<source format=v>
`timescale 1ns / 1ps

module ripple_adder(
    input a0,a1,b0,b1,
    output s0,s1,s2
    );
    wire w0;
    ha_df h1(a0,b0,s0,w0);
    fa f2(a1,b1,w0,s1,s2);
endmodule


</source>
○ ○ ○ ○ ○ ○ ○
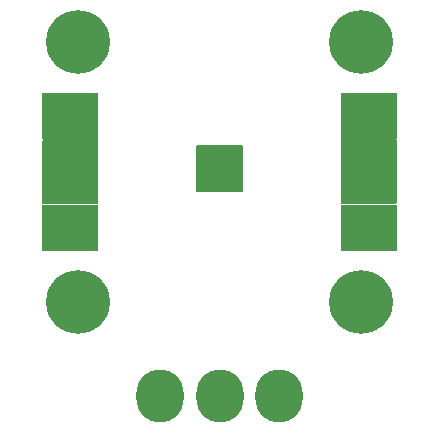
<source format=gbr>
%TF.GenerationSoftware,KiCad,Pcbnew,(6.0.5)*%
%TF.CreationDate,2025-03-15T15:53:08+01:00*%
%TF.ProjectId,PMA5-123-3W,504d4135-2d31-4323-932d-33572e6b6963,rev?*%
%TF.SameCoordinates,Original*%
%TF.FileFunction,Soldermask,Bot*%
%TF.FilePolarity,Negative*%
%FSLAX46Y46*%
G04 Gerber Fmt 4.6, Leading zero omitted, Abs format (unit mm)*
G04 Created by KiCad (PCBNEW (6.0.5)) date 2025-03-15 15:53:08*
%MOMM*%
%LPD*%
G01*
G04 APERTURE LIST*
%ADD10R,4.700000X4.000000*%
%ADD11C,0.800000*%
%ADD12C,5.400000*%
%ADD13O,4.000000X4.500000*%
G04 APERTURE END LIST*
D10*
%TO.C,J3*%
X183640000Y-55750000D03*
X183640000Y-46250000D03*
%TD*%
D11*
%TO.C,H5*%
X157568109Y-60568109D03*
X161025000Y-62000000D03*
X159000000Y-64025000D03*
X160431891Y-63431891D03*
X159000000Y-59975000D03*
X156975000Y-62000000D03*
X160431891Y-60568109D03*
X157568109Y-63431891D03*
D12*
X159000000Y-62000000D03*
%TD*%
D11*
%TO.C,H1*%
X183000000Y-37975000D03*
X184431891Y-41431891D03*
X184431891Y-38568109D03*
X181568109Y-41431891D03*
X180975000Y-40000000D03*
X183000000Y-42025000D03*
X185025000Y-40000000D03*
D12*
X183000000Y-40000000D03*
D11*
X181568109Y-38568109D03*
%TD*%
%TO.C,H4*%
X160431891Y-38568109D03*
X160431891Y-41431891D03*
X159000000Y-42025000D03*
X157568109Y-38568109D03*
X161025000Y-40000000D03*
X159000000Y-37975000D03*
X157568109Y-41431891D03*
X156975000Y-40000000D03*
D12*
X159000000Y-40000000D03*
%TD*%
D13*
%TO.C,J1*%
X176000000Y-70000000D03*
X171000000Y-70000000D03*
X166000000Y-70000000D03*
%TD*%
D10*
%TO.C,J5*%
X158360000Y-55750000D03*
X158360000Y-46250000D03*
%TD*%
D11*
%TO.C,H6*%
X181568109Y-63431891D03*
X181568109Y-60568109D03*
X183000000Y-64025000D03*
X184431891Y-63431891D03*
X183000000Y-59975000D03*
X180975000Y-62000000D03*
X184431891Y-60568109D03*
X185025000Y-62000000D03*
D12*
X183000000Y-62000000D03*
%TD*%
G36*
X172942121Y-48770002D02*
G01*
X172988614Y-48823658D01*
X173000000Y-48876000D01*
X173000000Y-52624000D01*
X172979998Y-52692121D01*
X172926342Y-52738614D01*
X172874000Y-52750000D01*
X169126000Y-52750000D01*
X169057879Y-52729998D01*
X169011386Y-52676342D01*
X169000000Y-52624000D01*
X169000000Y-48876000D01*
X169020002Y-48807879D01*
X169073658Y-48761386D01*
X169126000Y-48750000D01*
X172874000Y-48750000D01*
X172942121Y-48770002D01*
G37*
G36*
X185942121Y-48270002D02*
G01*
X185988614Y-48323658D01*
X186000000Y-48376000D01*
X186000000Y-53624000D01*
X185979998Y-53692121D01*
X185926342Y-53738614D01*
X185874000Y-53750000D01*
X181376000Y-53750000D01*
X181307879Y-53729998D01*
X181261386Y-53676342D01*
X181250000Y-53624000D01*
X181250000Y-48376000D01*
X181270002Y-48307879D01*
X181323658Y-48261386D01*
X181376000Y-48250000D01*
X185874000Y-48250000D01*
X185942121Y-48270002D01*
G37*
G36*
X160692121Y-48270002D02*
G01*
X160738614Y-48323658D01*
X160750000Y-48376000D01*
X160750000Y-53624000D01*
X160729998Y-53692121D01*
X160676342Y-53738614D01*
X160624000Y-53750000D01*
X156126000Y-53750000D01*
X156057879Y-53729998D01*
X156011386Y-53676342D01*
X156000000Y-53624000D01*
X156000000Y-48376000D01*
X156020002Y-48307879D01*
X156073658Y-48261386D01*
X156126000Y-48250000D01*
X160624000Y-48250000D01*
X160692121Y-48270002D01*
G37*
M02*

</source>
○ ○ ○ ○ ○ ○ ○
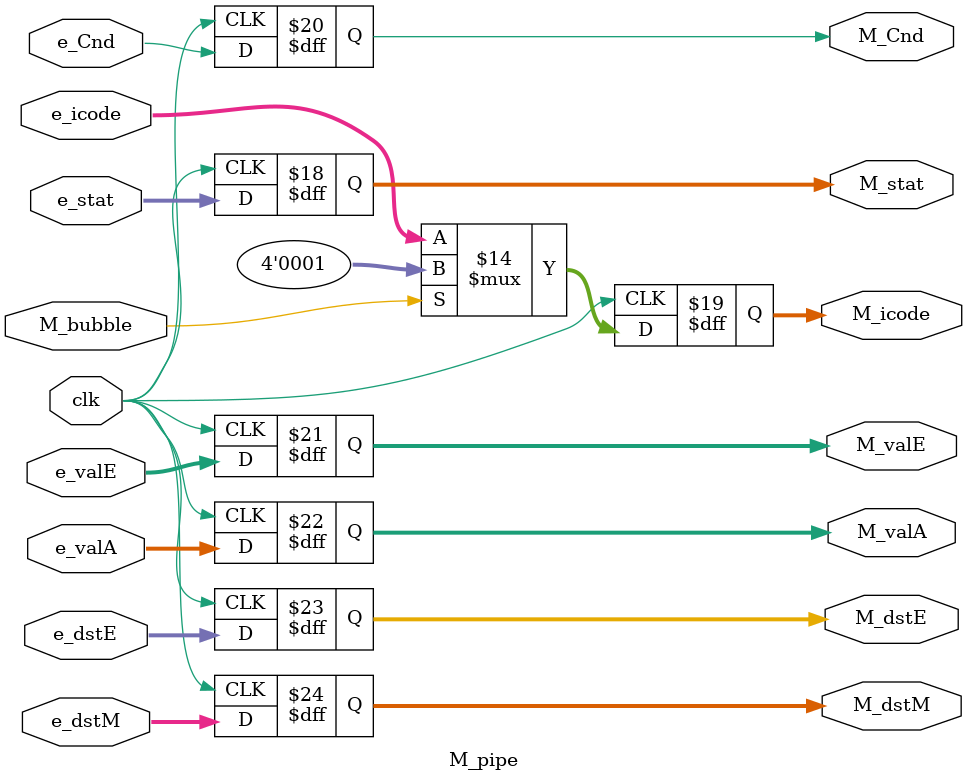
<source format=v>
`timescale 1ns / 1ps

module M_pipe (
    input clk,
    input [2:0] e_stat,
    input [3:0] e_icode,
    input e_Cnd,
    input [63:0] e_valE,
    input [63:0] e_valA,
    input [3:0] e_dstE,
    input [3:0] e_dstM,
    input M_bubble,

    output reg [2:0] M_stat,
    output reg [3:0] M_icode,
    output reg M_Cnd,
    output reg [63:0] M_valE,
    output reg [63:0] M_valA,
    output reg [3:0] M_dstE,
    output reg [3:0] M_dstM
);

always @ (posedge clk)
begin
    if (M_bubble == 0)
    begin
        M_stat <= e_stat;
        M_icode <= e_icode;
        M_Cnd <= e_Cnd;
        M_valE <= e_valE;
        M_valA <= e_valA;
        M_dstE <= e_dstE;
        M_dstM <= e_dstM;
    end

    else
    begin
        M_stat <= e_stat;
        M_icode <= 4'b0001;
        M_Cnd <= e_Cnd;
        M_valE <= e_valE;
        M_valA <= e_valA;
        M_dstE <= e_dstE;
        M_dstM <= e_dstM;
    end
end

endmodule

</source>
○ ○ ○ ○ ○ ○ ○
- Work item -
Retype only this portion of the data above: the line containing "X169020002Y-48807879D01*", the line containing "X160750000Y-53624000D01*", and all lines between them, exactly.

- Reply to the task -
X169020002Y-48807879D01*
X169073658Y-48761386D01*
X169126000Y-48750000D01*
X172874000Y-48750000D01*
X172942121Y-48770002D01*
G37*
G36*
X185942121Y-48270002D02*
G01*
X185988614Y-48323658D01*
X186000000Y-48376000D01*
X186000000Y-53624000D01*
X185979998Y-53692121D01*
X185926342Y-53738614D01*
X185874000Y-53750000D01*
X181376000Y-53750000D01*
X181307879Y-53729998D01*
X181261386Y-53676342D01*
X181250000Y-53624000D01*
X181250000Y-48376000D01*
X181270002Y-48307879D01*
X181323658Y-48261386D01*
X181376000Y-48250000D01*
X185874000Y-48250000D01*
X185942121Y-48270002D01*
G37*
G36*
X160692121Y-48270002D02*
G01*
X160738614Y-48323658D01*
X160750000Y-48376000D01*
X160750000Y-53624000D01*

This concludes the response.